[Start of Data shown]

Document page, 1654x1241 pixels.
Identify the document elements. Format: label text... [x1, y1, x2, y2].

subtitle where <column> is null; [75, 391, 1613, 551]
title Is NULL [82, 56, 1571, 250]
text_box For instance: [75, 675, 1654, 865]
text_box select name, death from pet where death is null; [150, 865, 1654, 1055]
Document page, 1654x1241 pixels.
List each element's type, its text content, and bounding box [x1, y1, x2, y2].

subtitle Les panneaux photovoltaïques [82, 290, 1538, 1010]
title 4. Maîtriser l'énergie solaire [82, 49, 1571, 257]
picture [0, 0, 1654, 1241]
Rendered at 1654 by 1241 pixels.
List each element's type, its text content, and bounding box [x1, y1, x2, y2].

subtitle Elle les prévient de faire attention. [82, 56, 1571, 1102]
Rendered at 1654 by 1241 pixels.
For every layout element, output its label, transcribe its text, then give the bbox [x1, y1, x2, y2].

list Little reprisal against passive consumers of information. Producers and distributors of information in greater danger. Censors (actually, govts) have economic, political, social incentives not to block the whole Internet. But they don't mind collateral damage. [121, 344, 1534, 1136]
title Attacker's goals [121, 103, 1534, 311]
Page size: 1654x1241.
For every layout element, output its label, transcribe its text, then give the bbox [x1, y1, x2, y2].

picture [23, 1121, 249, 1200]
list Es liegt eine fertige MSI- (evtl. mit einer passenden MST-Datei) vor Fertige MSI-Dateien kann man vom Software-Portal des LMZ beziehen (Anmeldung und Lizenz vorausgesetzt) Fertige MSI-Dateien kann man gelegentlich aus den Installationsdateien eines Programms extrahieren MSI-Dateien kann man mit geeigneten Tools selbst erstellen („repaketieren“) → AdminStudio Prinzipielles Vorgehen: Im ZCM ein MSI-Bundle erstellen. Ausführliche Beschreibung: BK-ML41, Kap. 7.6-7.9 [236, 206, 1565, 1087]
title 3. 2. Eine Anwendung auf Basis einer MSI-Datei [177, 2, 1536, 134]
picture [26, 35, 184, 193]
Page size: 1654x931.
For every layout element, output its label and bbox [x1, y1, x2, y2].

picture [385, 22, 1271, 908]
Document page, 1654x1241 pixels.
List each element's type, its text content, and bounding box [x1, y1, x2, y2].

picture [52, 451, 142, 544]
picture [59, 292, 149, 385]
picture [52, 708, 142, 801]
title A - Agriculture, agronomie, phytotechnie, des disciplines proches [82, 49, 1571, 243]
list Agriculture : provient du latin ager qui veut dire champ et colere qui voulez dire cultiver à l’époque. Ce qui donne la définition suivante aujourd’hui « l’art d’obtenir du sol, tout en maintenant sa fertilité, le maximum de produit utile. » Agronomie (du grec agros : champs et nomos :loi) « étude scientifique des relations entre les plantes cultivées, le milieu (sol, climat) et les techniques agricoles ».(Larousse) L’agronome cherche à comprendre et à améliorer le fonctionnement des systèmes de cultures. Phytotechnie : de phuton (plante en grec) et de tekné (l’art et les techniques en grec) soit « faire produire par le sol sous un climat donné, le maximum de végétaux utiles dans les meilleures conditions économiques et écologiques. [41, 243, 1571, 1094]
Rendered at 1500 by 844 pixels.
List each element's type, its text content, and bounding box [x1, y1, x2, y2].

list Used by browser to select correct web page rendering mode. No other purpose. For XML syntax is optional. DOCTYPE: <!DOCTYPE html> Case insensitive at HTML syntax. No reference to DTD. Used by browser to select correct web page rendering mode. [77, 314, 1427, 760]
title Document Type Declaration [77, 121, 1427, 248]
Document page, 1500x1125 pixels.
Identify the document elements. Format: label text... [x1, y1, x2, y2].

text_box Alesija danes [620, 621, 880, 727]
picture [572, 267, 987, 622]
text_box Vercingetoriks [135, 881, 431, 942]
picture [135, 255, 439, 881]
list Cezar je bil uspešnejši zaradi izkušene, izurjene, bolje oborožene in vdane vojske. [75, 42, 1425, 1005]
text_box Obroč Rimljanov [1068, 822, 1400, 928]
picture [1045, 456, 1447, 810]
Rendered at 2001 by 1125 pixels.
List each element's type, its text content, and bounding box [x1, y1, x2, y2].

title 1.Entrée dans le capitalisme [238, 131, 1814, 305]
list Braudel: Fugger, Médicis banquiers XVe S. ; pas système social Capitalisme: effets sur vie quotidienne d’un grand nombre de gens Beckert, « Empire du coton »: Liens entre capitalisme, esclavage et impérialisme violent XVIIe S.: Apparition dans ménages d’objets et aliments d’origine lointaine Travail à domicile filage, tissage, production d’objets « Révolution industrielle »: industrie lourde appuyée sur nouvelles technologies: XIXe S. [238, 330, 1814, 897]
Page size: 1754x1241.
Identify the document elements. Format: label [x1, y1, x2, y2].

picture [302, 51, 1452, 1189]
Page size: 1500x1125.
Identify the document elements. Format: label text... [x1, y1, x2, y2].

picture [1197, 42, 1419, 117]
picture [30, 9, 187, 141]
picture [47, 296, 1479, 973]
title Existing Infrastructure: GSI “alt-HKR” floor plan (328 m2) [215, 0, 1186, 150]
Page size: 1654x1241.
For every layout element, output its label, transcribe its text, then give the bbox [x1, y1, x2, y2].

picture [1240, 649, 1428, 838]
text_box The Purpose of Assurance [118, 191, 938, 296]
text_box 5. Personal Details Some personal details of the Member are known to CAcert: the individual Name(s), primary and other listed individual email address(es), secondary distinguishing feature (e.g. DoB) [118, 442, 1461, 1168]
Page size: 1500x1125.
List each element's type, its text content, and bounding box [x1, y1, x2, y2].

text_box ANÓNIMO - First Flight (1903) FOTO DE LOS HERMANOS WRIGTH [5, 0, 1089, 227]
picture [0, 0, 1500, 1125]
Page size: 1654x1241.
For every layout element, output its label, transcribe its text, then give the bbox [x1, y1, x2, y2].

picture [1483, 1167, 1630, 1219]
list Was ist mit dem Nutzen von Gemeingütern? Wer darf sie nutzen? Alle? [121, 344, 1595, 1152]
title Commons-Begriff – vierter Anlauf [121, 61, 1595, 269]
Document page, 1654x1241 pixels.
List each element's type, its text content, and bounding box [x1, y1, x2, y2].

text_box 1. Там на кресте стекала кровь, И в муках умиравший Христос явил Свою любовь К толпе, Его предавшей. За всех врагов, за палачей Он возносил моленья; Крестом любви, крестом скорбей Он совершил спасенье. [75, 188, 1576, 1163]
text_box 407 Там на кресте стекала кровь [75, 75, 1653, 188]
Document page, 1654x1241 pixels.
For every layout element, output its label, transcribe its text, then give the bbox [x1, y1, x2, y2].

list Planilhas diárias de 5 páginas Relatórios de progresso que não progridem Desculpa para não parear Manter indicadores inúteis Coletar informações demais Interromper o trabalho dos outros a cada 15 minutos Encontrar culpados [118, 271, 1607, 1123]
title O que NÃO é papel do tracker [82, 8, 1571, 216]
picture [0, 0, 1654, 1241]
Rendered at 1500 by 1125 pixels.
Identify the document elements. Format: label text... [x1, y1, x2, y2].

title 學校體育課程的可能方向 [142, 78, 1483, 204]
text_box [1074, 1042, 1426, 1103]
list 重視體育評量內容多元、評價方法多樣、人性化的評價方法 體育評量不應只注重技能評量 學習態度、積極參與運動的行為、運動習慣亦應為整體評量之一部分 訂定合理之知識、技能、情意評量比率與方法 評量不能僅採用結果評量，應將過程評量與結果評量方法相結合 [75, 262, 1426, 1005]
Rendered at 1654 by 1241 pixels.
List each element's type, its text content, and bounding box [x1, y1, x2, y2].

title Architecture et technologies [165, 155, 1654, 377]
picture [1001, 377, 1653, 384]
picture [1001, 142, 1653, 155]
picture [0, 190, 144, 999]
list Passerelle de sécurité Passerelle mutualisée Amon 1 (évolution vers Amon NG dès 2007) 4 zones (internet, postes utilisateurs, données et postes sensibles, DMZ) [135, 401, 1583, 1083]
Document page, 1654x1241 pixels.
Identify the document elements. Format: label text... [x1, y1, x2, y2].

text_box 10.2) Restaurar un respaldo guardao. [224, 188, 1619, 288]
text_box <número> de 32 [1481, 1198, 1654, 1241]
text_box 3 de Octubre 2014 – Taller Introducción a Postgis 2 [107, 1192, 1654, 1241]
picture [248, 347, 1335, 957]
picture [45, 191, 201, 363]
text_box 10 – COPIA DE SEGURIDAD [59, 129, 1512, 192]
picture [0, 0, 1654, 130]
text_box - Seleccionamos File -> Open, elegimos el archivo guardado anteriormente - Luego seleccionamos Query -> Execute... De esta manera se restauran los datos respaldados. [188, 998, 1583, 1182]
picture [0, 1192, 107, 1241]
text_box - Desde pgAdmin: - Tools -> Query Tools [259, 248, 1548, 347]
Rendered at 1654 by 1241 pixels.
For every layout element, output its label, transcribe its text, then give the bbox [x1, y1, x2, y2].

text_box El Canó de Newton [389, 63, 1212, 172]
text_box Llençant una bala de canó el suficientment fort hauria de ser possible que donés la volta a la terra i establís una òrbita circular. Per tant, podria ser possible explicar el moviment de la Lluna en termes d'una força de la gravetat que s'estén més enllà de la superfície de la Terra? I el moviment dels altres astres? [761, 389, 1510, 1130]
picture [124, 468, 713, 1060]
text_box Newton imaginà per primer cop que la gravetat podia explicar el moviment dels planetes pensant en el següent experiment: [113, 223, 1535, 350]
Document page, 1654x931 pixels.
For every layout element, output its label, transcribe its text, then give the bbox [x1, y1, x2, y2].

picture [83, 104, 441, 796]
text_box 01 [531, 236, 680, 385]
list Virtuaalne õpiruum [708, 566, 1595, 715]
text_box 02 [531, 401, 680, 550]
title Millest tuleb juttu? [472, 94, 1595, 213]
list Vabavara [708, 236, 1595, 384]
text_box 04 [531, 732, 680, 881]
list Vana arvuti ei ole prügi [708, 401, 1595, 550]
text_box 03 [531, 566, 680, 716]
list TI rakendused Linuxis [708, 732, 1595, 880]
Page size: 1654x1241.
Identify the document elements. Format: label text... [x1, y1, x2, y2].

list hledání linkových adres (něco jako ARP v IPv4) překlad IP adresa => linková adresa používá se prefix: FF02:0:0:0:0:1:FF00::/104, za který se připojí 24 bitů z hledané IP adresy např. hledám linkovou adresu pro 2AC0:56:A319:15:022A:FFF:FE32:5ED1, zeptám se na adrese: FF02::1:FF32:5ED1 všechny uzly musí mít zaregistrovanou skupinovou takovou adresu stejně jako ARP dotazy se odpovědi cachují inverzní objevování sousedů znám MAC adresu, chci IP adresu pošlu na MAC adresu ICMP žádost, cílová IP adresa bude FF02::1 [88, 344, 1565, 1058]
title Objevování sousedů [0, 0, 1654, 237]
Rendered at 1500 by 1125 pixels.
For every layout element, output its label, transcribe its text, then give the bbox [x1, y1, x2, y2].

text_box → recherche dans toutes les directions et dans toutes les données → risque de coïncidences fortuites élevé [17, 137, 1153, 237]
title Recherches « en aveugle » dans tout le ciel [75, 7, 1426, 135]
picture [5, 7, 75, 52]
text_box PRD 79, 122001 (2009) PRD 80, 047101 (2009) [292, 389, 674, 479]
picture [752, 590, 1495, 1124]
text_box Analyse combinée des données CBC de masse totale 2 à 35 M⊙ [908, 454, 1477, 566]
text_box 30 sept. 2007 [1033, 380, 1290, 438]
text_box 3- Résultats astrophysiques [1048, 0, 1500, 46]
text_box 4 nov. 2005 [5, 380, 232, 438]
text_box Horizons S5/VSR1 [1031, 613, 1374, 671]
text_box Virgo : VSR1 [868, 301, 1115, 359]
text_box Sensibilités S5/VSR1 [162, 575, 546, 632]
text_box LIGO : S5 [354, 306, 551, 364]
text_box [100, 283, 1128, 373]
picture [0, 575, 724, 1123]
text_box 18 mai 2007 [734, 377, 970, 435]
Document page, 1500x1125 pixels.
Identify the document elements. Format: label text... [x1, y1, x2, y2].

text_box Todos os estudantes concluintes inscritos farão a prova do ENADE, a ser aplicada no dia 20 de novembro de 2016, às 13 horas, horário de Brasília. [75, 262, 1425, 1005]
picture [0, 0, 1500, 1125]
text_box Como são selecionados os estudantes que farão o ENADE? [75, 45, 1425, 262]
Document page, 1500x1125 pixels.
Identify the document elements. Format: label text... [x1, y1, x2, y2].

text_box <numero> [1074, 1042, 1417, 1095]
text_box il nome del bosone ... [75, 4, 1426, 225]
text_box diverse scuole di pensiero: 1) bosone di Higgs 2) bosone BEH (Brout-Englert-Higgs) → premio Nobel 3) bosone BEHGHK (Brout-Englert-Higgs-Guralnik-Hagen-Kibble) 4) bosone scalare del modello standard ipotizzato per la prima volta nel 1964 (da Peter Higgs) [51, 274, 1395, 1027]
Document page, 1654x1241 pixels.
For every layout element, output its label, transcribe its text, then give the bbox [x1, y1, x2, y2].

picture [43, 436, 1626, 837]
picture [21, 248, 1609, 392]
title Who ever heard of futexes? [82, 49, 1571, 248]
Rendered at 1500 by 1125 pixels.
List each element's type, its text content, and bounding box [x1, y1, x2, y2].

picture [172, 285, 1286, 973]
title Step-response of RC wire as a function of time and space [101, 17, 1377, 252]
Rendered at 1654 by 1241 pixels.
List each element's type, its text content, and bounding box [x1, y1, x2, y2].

[End of Data shown]

■ Short task
In the records, from the first line through the line holding "subtitle Elle les", inclusive, swap "bounding box" for "enclosing rectangle" and change nothing else. Return only those lines.

■ The output
Document page, 1654x1241 pixels.
Identify the document elements. Format: label text... [x1, y1, x2, y2].

subtitle where <column> is null; [75, 391, 1613, 551]
title Is NULL [82, 56, 1571, 250]
text_box For instance: [75, 675, 1654, 865]
text_box select name, death from pet where death is null; [150, 865, 1654, 1055]
Document page, 1654x1241 pixels.
List each element's type, its text content, and enclosing rectangle [x1, y1, x2, y2].

subtitle Les panneaux photovoltaïques [82, 290, 1538, 1010]
title 4. Maîtriser l'énergie solaire [82, 49, 1571, 257]
picture [0, 0, 1654, 1241]
Rendered at 1654 by 1241 pixels.
List each element's type, its text content, and enclosing rectangle [x1, y1, x2, y2].

subtitle Elle les prévient de faire attention. [82, 56, 1571, 1102]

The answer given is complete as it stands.